Die Software eines KMU hat nicht den Umfang und das Featureset eines Spotify, Netflix, Check24 oder der Deutschen Bank. Und nach Domain-driven-Design sollte eine Domäne von einer einzelnen Applikation bearbeitet werden. Wenn eine einzelne Domäne fälschlicherweise auf mehrere Applikationen – vermeintliche Microservices – aufgeteilt wird, entsteht ein verteilter Monolith. Diese Architektur verbindet dann nur noch die Nachteile der Microservice-Architektur und der monolithischen Architektur.

Nicht selten führt eine zu komplizierte Softwarearchitektur zum schleichenden Scheitern des Produkts. Die Kosten steigen exponentiell mit fortschreitender Entwicklung und machen das Projekt unprofitabel. Oder die Software ist unflexibel und neue Markterkenntnisse oder strategische Anpassungen des Produkts können nicht oder nur mit hohen Kosten in die Software eingearbeitet werden.

Sprecht über Overengineering!

Microservices sind also in der Regel nicht die adäquate Lösung für die Anforderungen der KMUs. Warum werden sie trotzdem so oft in KMUs eingesetzt?

Die Survivorship Bias könnte erklären, wieso die Microservice-Architektur heute auch in KMUs die dominante Architekturform ist. Diese kognitive Verzerrung beschreibt das Phänomen, dass uns erfolgreiche Ereignisse präsenter sind als gescheiterte. Beispielsweise lesen wir eher von Erzählungen über Menschen, die mit Bitcoin über Nacht Millionär wurden, als all die Geschichten über Verluste im Kryptohandel.

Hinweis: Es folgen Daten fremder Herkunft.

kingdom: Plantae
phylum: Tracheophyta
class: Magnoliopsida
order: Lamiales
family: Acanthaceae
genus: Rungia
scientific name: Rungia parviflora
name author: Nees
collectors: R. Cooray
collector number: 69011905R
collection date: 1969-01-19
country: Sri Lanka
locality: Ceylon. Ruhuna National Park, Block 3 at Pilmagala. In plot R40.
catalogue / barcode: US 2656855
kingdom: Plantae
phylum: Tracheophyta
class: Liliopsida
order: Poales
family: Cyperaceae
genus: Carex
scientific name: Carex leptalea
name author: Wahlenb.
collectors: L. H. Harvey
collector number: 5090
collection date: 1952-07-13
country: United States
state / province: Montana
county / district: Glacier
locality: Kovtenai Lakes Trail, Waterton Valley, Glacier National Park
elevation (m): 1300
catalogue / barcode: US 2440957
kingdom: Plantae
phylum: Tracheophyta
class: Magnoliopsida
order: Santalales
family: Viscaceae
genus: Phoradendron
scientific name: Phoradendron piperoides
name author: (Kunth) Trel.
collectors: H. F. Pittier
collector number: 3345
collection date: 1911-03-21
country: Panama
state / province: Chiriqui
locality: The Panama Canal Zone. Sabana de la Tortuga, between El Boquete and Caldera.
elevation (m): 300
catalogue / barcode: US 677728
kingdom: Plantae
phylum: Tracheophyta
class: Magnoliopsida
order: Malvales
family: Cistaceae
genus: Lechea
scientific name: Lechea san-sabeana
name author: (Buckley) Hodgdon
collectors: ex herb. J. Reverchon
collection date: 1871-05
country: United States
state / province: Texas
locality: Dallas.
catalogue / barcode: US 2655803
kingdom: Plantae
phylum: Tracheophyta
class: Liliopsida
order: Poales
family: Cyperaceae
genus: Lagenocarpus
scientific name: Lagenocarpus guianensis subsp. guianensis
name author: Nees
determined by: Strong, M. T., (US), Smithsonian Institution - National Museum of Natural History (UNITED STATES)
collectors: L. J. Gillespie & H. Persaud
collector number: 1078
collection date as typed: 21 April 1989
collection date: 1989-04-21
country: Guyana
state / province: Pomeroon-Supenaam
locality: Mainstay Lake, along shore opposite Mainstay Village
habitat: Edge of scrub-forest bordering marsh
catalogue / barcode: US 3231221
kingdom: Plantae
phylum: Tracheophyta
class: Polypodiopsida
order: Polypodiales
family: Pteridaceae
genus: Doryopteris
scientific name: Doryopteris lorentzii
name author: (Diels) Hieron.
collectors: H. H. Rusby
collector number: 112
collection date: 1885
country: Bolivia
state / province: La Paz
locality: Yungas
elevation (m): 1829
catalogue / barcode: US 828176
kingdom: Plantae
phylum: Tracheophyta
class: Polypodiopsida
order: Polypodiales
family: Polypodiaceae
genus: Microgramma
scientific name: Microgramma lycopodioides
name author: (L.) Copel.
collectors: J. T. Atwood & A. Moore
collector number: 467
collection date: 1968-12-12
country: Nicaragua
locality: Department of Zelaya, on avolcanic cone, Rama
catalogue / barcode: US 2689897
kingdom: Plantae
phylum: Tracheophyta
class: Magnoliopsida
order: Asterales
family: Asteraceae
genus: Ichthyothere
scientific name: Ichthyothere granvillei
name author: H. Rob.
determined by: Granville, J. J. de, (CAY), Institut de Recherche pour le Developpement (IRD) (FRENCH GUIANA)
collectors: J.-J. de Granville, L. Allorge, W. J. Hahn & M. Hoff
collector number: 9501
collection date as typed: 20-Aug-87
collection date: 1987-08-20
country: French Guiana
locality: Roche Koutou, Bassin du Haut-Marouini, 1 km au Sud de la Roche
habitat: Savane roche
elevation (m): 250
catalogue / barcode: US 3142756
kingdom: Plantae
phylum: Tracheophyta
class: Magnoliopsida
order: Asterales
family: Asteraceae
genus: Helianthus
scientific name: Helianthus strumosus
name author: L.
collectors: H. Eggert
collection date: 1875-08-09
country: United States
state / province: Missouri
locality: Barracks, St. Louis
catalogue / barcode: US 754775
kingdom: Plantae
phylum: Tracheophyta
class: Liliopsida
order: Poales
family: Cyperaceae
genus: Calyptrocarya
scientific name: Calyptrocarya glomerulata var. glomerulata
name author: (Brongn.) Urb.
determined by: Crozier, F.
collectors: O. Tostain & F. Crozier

Die meisten Entwicklerteams sind sich des Overengineerings nicht einmal bewusst, denn dieses Problem wird selten diskutiert. Wir sollten damit anfangen. Softwarearchitektur ist anpassbar. Sie muss und kann sich an die Gegebenheiten des Unternehmens anpassen. In der aktuellen Phase kann eine monolithische Anwendung für die KMU die beste Lösung sein. In der Zukunft kann sie an das Wachstum des Unternehmens angepasst werden und zu Microservices werden. Aber:

KMUs brauchen andere Lösungen als Großunternehmen.